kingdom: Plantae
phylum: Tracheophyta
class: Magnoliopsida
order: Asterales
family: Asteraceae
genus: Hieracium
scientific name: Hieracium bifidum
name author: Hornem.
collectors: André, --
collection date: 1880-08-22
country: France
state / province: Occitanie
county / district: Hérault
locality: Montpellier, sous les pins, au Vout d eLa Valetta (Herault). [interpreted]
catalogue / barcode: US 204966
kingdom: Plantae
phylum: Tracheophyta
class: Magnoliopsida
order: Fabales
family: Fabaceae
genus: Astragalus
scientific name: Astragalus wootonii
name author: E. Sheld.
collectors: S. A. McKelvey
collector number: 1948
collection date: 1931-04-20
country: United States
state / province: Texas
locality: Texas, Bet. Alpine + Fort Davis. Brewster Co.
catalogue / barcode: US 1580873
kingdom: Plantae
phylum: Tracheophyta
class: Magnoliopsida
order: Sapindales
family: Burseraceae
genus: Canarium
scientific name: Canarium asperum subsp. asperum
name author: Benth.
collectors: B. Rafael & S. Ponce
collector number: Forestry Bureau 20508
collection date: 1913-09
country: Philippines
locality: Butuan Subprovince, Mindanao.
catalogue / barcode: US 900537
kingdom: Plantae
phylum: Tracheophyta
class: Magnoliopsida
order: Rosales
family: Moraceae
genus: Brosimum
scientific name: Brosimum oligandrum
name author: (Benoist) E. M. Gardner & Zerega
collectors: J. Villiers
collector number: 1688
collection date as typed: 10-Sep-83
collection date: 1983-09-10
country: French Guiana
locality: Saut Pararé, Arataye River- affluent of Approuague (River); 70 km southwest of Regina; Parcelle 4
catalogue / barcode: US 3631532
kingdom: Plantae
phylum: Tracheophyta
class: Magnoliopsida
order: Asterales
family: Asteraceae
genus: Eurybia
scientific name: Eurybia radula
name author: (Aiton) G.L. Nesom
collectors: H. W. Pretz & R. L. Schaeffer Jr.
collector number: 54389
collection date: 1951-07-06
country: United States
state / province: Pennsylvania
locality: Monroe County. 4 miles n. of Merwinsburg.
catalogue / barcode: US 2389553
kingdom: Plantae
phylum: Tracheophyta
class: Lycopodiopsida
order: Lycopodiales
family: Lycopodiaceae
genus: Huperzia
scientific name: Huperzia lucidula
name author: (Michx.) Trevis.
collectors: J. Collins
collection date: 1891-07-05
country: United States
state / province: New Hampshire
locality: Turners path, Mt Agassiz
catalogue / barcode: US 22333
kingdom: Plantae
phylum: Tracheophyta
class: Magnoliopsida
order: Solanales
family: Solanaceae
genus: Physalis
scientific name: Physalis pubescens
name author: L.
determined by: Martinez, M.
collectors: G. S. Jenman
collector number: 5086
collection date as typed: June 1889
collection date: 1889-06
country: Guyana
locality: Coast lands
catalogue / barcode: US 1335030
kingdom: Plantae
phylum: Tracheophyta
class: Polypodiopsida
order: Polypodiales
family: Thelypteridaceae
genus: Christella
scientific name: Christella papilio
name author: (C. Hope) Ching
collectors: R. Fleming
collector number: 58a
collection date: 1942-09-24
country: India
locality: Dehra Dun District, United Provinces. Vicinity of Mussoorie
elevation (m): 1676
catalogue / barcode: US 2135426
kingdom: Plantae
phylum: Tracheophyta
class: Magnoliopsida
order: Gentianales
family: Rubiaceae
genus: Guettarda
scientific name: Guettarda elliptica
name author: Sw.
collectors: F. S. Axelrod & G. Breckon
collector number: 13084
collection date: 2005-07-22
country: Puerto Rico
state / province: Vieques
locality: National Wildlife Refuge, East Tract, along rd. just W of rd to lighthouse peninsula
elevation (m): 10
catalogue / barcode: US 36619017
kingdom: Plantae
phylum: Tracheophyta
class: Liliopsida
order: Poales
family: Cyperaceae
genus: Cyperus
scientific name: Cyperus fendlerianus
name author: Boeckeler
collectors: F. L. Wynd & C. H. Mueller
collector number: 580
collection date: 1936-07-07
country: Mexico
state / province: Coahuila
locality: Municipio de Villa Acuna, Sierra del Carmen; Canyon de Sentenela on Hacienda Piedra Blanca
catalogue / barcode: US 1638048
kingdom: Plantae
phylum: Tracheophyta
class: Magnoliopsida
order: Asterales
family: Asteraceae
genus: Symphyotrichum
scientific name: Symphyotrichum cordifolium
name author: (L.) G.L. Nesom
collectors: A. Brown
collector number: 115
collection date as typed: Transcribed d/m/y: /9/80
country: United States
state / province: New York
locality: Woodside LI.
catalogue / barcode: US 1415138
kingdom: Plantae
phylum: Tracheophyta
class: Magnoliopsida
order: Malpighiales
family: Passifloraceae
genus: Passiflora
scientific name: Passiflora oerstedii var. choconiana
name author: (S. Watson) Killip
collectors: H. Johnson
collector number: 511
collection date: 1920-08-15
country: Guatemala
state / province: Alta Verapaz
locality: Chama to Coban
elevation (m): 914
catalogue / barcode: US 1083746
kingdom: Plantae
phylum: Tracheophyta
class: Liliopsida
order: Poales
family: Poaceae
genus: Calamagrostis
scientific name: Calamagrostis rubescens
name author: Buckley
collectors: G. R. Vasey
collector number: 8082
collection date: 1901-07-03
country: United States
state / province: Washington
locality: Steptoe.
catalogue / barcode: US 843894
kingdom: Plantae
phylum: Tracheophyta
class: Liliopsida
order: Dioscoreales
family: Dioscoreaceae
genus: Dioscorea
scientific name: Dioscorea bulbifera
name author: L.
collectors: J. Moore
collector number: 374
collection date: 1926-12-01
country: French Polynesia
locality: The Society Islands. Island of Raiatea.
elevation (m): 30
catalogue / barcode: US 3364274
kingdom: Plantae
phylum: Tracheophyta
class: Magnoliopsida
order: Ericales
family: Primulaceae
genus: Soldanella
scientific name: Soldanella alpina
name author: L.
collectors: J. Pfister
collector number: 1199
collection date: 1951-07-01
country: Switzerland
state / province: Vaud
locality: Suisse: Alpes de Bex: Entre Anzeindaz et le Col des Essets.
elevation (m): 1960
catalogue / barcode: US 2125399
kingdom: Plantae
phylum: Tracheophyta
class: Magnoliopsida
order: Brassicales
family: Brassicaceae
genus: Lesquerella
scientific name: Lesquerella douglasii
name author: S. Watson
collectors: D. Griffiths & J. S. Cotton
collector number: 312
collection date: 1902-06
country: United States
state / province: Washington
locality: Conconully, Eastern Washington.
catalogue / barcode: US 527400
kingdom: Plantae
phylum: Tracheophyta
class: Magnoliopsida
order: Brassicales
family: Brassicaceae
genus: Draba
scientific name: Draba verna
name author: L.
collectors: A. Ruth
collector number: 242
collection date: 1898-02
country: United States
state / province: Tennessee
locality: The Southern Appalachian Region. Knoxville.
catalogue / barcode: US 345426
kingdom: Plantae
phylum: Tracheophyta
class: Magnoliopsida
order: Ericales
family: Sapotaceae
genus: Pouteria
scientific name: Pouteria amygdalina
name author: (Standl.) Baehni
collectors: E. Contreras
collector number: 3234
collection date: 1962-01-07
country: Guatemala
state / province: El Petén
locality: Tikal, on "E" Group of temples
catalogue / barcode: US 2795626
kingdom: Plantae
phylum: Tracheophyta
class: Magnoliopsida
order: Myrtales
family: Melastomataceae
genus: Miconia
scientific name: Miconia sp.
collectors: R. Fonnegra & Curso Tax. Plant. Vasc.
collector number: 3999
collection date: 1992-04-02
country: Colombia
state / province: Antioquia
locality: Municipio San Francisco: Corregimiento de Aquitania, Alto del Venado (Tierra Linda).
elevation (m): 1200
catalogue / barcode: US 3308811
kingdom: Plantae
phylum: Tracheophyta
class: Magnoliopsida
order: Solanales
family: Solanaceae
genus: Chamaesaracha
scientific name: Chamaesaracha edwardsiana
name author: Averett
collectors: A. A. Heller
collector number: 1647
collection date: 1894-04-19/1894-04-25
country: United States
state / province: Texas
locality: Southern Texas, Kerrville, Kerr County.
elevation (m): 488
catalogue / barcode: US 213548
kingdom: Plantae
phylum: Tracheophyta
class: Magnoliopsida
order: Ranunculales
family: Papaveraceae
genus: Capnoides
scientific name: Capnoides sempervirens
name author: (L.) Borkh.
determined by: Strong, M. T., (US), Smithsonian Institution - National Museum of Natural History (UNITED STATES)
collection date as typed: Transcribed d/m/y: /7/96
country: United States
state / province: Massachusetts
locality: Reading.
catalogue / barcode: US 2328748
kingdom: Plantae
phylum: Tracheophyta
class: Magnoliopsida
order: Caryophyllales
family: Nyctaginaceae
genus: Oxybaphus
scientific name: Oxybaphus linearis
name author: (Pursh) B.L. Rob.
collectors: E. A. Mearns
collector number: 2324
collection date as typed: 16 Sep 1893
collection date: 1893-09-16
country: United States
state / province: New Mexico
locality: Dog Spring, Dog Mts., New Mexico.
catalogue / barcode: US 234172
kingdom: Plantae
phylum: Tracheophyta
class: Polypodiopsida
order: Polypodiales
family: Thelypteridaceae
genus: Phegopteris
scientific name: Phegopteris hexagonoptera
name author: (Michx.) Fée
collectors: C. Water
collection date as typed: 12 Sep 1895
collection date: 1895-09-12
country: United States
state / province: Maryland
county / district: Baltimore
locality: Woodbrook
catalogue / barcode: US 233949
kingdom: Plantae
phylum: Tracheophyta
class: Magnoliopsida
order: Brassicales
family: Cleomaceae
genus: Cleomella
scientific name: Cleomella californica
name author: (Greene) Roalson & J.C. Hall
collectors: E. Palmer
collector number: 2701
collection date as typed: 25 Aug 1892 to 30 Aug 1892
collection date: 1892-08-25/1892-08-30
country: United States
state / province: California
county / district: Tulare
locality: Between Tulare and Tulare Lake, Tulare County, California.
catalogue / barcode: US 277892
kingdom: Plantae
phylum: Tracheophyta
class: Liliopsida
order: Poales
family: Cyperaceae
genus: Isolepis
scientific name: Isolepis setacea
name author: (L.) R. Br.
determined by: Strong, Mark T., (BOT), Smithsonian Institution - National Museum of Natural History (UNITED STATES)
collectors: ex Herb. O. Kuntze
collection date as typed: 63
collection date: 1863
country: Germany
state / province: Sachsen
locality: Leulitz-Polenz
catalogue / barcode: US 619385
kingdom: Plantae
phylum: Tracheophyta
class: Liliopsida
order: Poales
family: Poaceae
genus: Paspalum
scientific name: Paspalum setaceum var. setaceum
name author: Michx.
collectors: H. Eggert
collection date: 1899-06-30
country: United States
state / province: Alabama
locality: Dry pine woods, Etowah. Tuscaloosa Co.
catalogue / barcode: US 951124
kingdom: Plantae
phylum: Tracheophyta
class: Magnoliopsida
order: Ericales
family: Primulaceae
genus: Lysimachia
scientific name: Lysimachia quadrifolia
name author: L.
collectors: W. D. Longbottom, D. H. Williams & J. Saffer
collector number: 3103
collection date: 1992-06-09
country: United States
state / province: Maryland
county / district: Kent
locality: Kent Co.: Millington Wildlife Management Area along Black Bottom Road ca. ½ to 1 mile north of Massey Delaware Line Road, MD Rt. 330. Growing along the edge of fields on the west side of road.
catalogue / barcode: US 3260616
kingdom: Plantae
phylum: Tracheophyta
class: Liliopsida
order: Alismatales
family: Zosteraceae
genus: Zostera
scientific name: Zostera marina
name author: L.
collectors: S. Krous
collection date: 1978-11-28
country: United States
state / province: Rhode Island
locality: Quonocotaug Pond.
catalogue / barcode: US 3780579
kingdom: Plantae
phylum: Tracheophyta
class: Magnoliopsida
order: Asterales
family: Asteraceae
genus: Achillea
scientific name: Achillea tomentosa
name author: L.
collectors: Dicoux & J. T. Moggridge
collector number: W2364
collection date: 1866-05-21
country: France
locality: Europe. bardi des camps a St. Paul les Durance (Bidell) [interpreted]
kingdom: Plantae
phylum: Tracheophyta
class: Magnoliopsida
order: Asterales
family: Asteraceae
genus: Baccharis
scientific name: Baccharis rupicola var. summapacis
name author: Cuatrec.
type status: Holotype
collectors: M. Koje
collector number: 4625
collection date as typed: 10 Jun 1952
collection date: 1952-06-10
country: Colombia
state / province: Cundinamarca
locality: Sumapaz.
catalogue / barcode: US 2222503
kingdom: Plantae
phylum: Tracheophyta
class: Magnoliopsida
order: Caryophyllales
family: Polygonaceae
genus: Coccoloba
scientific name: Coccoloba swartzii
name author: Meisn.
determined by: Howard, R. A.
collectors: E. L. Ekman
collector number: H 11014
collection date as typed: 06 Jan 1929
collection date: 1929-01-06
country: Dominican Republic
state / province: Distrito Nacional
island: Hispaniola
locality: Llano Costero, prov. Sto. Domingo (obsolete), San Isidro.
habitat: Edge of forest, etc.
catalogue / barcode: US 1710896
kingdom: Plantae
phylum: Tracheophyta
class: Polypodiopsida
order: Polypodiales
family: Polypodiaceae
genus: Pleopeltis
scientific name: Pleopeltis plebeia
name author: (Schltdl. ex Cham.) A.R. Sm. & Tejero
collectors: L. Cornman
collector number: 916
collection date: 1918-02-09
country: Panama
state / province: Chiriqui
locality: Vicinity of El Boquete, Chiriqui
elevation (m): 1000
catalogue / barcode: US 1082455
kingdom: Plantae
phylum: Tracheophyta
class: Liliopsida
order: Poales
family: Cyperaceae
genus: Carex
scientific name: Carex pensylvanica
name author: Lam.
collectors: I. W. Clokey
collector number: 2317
━━━
TASK DETAILS: Please rewrite the data starting at the line that contains "genus: Pleopeltis" and ending at the line that contains "state / province: Chiriqui", with "collection date" replaced by "date collected" and everything else left as it is.

RESPONSE BELOW:
genus: Pleopeltis
scientific name: Pleopeltis plebeia
name author: (Schltdl. ex Cham.) A.R. Sm. & Tejero
collectors: L. Cornman
collector number: 916
date collected: 1918-02-09
country: Panama
state / province: Chiriqui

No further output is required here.